The error rate
Twenty skill runs. Seven errors. Reddit-monitor hit 403 Forbidden on three out of four attempts. One scan got through and found nothing. Both leadgen runs failed silently. Competitor-watch errored out. Cold outreach skipped twice because there are still no leads with email addresses.
Twitter warm-up kept going. Followed accounts like @levelsio, @ProductHunt, @ycombinator. Liked about a dozen tweets in the bug reporting space. Created draft tweets for approval but posted zero (nothing approved yet). Landing-updater synced real numbers: 8 leads, 0 emails sent, 12 posts.

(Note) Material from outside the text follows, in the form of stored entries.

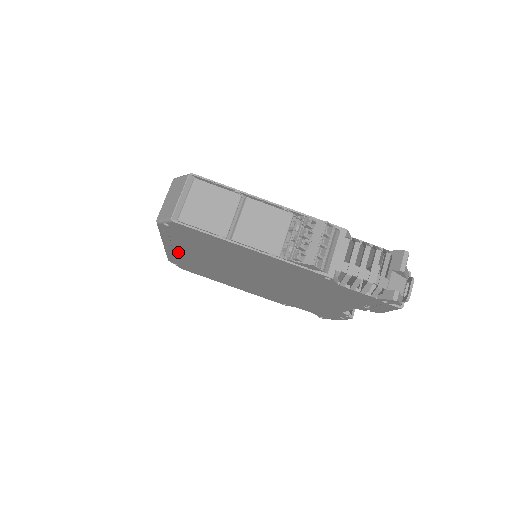
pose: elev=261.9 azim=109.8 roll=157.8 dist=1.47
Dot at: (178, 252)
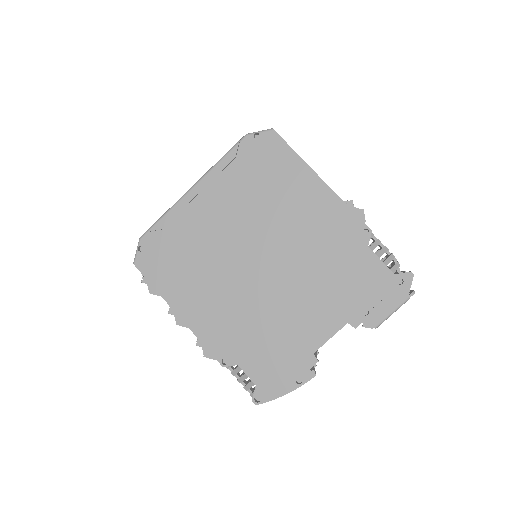
Dot at: (195, 205)
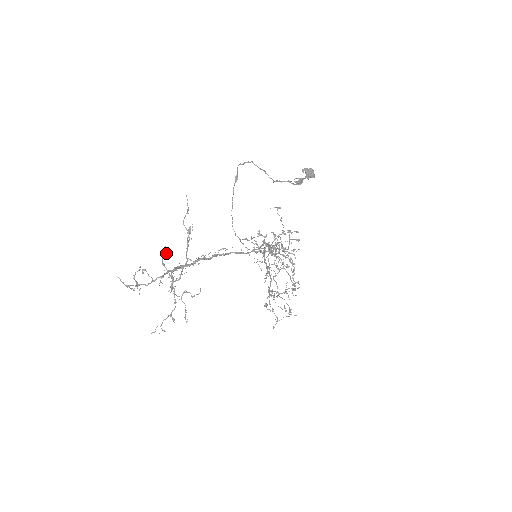
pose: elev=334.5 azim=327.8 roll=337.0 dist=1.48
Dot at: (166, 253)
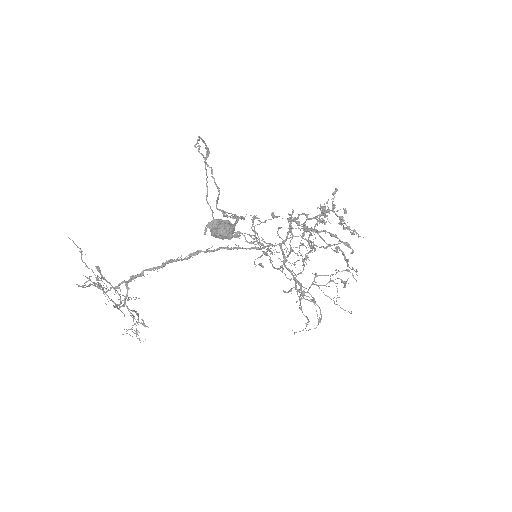
Dot at: (84, 287)
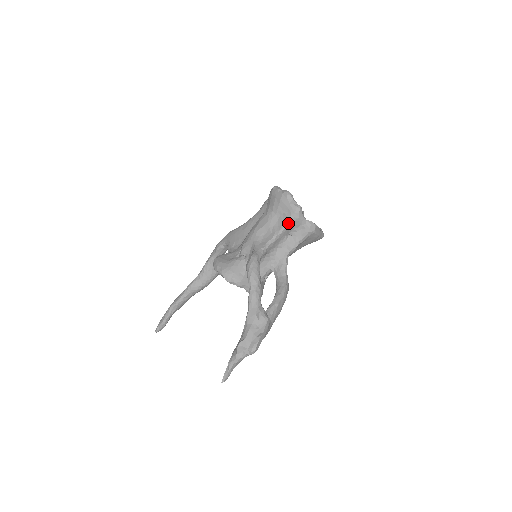
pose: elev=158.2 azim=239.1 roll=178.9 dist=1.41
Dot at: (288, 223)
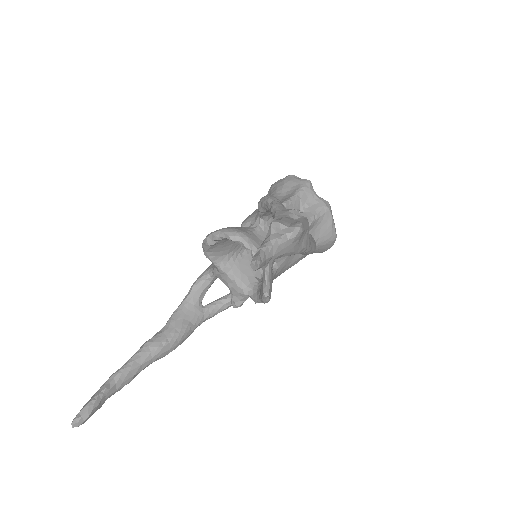
Dot at: (299, 192)
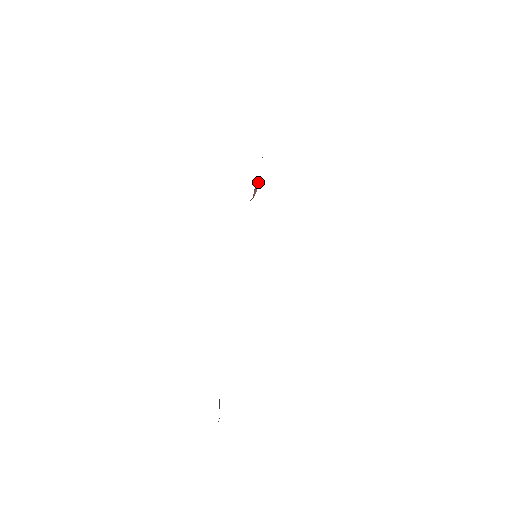
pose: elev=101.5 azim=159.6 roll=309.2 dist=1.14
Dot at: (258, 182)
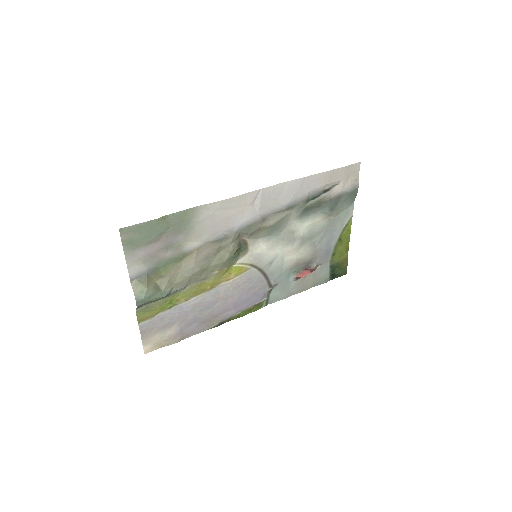
Dot at: (309, 270)
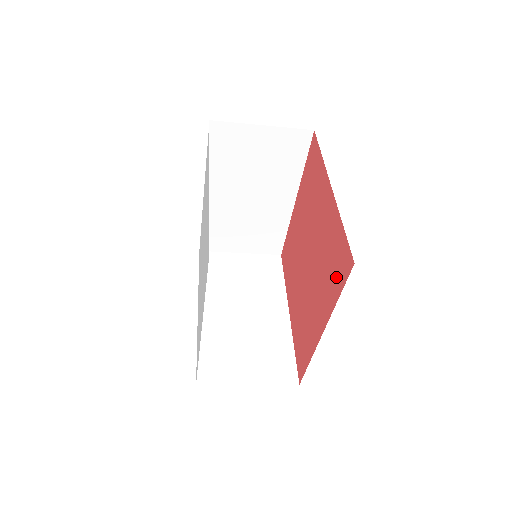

Morning digest reported the picture: 27 total runs across the day, 7 errors, 8 leads unchanged, 0 emails sent.
The real work was in git
Four commits landed, touching 67 files with roughly 2,000 lines changed. None of this showed up in the skill run logs.
The execution model got fixed. The agent was treating SKILL.md files as reference docs and running its own logic, sometimes copying example output verbatim instead of doing the actual work. Fourteen SKILL.md files got guardrails: explicit step-by-step execution rules, temp scripts for CRM operations, ESM-only imports.
The Reddit monitor got a proper pipeline. A dedicated reddit-api.mjs module handles public JSON API scanning, separate from Playwright browser posting. Cold outreach and email sender got simplified.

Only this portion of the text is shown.